Roberto Baggio concedeu uma entrevista extensa à Forbes Italia publicada no YouTube, na qual revisitou a carreira — entre brilhos incontestáveis e a ferida aberta do Mundial de 1994. Em tom direto e sem artifícios, o ex-camisa 10 falou sobre paixão pelo futebol, lesões, vitórias e o que as novas ferramentas, como o VAR, poderiam ter mudado em sua trajetória.
“Tinha apenas essa paixão incontornável pelo futebol. Uma paixão que me movia do amanhecer ao anoitecer. Dormia com a bola”, relatou Baggio, ao reconstituir os impulsos que nortearam sua vida esportiva. Para o ídolo, a chegada do VAR mudaria o tratamento ao jogo: “Com o VAR teria sido melhor para mim. Antes era quase um jogo de massacre. Hoje há mais tutela; antes nem sabíamos de onde vinham as pancadas”.
Na entrevista, o ex-jogador recordou a frustração do erro decisivo na final da Copa do Mundo dos Estados Unidos, em 1994 — o pênalti desperdiçado contra o Brasil que selou a derrota italiana. “Eu teria renunciado a todo o resto para ganhar aquele Mundial. Representava a Itália; era o objetivo que eu perseguia sempre. Meu último pensamento antes de dormir era como vencer o Mundial, talvez marcando um gol de bicicleta. Depois aconteceu algo que nunca imaginei e que não esquecerei: cheguei tão perto e perdi. É a amargura maior da minha carreira, uma tragédia pessoal inimaginável; carrego esse peso até hoje”, afirmou.

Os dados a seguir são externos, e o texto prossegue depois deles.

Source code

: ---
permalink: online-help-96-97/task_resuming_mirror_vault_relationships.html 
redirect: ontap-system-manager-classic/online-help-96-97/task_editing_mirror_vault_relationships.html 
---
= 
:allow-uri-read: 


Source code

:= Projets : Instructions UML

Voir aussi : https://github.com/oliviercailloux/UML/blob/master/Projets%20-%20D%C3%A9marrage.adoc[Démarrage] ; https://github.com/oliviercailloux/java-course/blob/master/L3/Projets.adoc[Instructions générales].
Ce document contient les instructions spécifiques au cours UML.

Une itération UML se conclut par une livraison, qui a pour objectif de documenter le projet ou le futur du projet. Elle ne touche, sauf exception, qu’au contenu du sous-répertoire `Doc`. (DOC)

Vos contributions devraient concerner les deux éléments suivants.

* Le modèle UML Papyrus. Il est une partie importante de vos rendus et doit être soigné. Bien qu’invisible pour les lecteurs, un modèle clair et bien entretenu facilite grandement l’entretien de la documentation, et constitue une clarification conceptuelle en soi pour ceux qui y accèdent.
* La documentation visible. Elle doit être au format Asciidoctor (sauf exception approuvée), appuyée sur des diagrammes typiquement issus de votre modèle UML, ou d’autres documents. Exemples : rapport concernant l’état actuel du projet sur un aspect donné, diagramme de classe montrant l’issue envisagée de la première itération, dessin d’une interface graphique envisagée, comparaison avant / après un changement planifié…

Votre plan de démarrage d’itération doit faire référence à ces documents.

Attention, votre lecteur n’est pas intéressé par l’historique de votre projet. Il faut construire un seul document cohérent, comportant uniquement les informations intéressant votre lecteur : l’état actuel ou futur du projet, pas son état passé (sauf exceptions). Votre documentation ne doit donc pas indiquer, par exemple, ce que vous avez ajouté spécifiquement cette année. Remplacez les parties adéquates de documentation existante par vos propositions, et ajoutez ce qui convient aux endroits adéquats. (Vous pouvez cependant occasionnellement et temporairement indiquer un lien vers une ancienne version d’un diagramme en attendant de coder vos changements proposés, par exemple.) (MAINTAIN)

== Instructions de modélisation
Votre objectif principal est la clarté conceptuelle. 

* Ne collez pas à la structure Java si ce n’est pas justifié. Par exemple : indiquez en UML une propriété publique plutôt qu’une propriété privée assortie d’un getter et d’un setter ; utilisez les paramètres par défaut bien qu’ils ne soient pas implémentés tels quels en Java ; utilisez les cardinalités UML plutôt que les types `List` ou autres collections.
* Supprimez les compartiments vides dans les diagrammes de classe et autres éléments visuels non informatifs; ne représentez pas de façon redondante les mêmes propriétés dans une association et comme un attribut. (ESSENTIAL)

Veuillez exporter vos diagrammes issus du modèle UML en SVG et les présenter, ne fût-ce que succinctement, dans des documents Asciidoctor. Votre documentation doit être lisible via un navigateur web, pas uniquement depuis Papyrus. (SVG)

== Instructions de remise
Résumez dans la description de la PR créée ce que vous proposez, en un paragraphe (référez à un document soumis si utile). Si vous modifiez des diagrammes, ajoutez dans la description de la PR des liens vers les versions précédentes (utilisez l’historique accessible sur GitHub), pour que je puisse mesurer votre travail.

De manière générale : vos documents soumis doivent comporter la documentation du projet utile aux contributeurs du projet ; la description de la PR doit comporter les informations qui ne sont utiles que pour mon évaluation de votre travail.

Ao longo da conversa, Baggio traçou um raio-x de sua carreira: partidas de alto gabarito como número 10, títulos nacionais e europeus e o reconhecimento individual que culminou no Pallone d’Oro. Ele acumulou dois scudetti (um com a Juventus e outro com o Milan), além de uma Coppa Italia e uma Coppa UEFA, conquistadas com a camisa bianconera.
O ex-atleta também não poupou observações sobre a dureza do futebol de sua época e sobre como a proteção ao jogador evoluiu. “Muitas lesões vieram de pancadas; às vezes não havia outro jeito de me deter. Hoje as barreiras e as normas são diferentes — por exemplo, aquele limite de nove metros e quinze para as barreiras antes não existia”, explicou.
Em tom comparativo, Baggio avaliou colegas históricos: “Fenômenos como Maradona e Mihajlović teriam marcado cinco gols por partida se tivessem a proteção e as condições atuais”. A declaração busca enfatizar como as transformações na arbitragem e nas condições de jogo alteraram o desempenho e a longevidade de craques de diferentes gerações.
Reportagem baseada na entrevista de Roberto Baggio a Forbes Italia (YouTube). Apuração e cruzamento de fontes realizados para reconstruir os pontos-chave do depoimento e contextualizar títulos e episódios citados pelo ex-jogador.